Otys : Petit journal d’une coédition

 

 

Premier contact

Tout bon joueur le sait, le festival de Cannes est devenu un incontournable lieu de rencontres entre auteurs, éditeurs et joueurs. La première fois que j’ai entendu parler d’Otys, c’était lors du devenu trop énorme festival off de Cannes, en 2015. Posé sur une table, le jeu avait attiré mon regard pour au moins 3 bonnes raisons. La première était le balai incessant des plongeurs qui montaient et descendaient sous les eaux. Cette mécanique donne envie, c’est certain ! Ensuite, il y avait la beauté du prototype, Claude Lucchini, l’auteur, est graphiste et cela se voyait… Un jeu au look Steampunk, ça me parlait. Il faut être un peu snob pour prétendre n’apporter aucune importance au look d’un prototype ;-) Oui, cela a de l’importance, c’est tellement agréable de voir un auteur s’impliquer à ce point pour faire plaisir aux yeux et aux sensations des joueurs ! Finalement, il y avait l’un des joueurs autour de la table : un membre de la team de choc de Libellud : Alexandre. Mais que faisait-il devant un jeu rempli de cubes de ressources ? Libellud voulait-il se mettre aux jeux « de cubes allemands » ? A côté d’Alexandre se trouvait Simon, l’un des associés de BLAM ! édition, que j’apprécie beaucoup car en 2010, il avait expliqué Troyes à la chaîne lors du même festival de Cannes, sur le stand du festival, le jeu ayant été nommé pour le jeu de l’année ! (Troyes n’a pas gagné à cause de 7 wonders mais je m’égare !) Simon m’explique le jeu en m’indiquant qu’il a été créé par un Claude Lucchini, un ami à lui, autre associé de BLAM! ! (j’ai vérifié mais il faut bien 2 points d’exclamation ! ! ) Je me dis en silence : si le jeu est si bon, BLAM ! l’éditera, ne perdons donc pas plus de temps ici et continuons notre déambulation au milieu de ces milliers d’inconnus à l’air si jovial !

 

Otys : Petit journal d’une coéditionEléments du prototype de l'auteur

Libellud me contacte

Tout aurait pu s’arrêter là ! Mais le 22 juin 2015 à 17:33 (les emails offrent quand même beaucoup de facilités en terme de précision et de rangement, par rapport au courrier traditionnel…), je reçois un email du sus-cité Alexandre, Libellud. Ne pouvant pas vous révéler l’intégralité de cet email bien trop amical, je me contenterai d’un extrait très explicite:

« Après avoir bossé sur ce jeu – question de l’équilibrer et de le rendre plus fluide – je l’ai présenté à l’équipe, dont Régis. En y réfléchissant après la partie, nous nous disions que le jeu était bien, mais hors gamme pour ce que fait Libellud. C’est un jeu trop “gamer” pour nous. Nous nous disions donc que trouver un partenaire habitué à éditer ce genre de produit pour envisager une coédition pourrait être une solution pour faire aboutir un jeu qui, selon nous, mériterait de voir le jour. » 

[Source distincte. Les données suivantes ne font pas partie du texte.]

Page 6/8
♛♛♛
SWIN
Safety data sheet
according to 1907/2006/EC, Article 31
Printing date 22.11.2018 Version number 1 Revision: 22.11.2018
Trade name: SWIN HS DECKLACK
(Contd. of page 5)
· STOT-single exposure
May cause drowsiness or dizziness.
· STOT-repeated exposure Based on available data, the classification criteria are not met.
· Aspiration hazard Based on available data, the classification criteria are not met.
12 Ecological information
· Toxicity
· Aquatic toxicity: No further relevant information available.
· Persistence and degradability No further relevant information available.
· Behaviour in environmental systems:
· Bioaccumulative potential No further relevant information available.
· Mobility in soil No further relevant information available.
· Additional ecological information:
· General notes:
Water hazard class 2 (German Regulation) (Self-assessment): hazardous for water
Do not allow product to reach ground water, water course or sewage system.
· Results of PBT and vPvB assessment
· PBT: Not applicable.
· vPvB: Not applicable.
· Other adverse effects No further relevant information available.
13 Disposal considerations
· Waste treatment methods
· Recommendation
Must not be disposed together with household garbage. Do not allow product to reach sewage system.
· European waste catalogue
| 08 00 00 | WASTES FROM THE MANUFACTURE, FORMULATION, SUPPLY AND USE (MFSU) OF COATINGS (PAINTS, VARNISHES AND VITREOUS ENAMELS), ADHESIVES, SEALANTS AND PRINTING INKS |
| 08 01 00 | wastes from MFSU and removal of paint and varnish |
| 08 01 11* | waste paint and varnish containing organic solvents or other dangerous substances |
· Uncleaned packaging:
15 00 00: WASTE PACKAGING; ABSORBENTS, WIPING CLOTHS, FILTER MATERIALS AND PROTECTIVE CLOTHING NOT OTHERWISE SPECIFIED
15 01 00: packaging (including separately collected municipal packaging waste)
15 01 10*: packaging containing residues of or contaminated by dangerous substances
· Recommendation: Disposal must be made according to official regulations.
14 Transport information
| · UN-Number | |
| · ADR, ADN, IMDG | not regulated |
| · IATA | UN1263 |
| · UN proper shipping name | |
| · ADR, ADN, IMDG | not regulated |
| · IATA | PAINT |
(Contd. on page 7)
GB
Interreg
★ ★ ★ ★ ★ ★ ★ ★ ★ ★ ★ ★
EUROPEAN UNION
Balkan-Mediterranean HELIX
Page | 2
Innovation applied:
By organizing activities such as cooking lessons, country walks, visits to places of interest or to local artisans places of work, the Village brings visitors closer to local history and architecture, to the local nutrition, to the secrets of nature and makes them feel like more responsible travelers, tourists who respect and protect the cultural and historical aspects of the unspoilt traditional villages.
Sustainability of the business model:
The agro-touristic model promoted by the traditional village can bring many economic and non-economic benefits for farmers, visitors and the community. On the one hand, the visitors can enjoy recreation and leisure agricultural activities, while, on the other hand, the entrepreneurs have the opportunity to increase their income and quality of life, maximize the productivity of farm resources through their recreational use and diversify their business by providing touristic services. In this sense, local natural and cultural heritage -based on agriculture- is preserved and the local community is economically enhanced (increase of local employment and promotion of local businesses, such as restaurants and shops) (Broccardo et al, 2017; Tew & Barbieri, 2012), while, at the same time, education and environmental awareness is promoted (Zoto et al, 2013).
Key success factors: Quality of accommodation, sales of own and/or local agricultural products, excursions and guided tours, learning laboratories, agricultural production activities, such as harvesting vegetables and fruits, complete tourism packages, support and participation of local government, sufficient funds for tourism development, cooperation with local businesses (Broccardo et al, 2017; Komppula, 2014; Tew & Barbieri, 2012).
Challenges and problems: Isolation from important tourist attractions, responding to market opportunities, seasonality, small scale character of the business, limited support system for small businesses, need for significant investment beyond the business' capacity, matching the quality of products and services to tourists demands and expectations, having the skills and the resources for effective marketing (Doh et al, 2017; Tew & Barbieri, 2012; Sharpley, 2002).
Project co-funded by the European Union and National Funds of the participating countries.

Encore aujourd’hui, je suis surpris du nombre de fois où l’on m’a demandé pourquoi cette coédition ? Pourquoi travailler avec un éditeur aussi prestigieux que Libellud ? Toute la réponse se trouve dans cet extrait incroyable de concision et de précision !

Aimant beaucoup cet email, j’ai demandé à Alexandre de bien vouloir m’envoyer un prototype. Quoi de mieux pour une première coédition que de travailler avec des gens habitant si près du Futuroscope qui me donna tant de bons souvenirs dans les années 90 ? Mais aussi, l’éditeur de l’incroyable Dixit et de tant d’autres excellents jeux que j’ai tant et tant pratiqués !

 

Otys : Petit journal d’une coédition

 

Premiers essais

Je reçus le prototype avec 2 règles : celle de l’auteur et celle d’une version déjà modifiée par Libellud. J’ai très honte et je m’en excuse auprès de lui, mais j’ai d’abord commencé à jouer à la version développée par Libellud. Pardon Claude. J’ai rapidement été séduit mais il y avait un petit soucis : Libellud avait en tout logique commencé à sortir le jeu de son cadre de départ en le simplifiant, pour l’amener près de son public. Attention, je ne fais jamais compliqué pour le plaisir de faire compliqué ! Pearl Games développe des jeux de stratégie assez complexes avant toute chose parce que c’est sur ce type de jeux que je préfère travailler ! Mais en tant que joueur, je joue vraiment beaucoup à des jeux très familiaux (ce n’est pas ma fille de 6 ans qui me contredira) ! En ce qui concerne Otys, il y  dans la mécanique de départ, un grain de folie stratégique qui oriente assez naturellement le jeu vers un public amateur de réflexion. Il me semble important dans ce cas, de ne pas rater sa cible et de laisser le jeu aller vers le public pour lequel il semble  avoir été créé. La version de l’auteur était quant à elle beaucoup plus complexe tout en proposant certains aspects un peu trop aléatoires. Il y avait donc là un beau challenge que j’acceptais de relever : développer un jeu très prometteur avec Libellud et l’auteur pour le situer quelque part entre ces 2 extrêmes.

 

Développement

Très rapidement, les tâches ont été réparties entre les 2 maison d’édition : Pearl Games s’occuperait plus particulièrement du développement mécanique avant de donner le relai à Libellud pour la partie graphique et matérielle. Une chose était cependant clairement établie :  la collaboration serait émaillée de nombreux échanges afin de s’assurer que tout le monde soit content de résultat final !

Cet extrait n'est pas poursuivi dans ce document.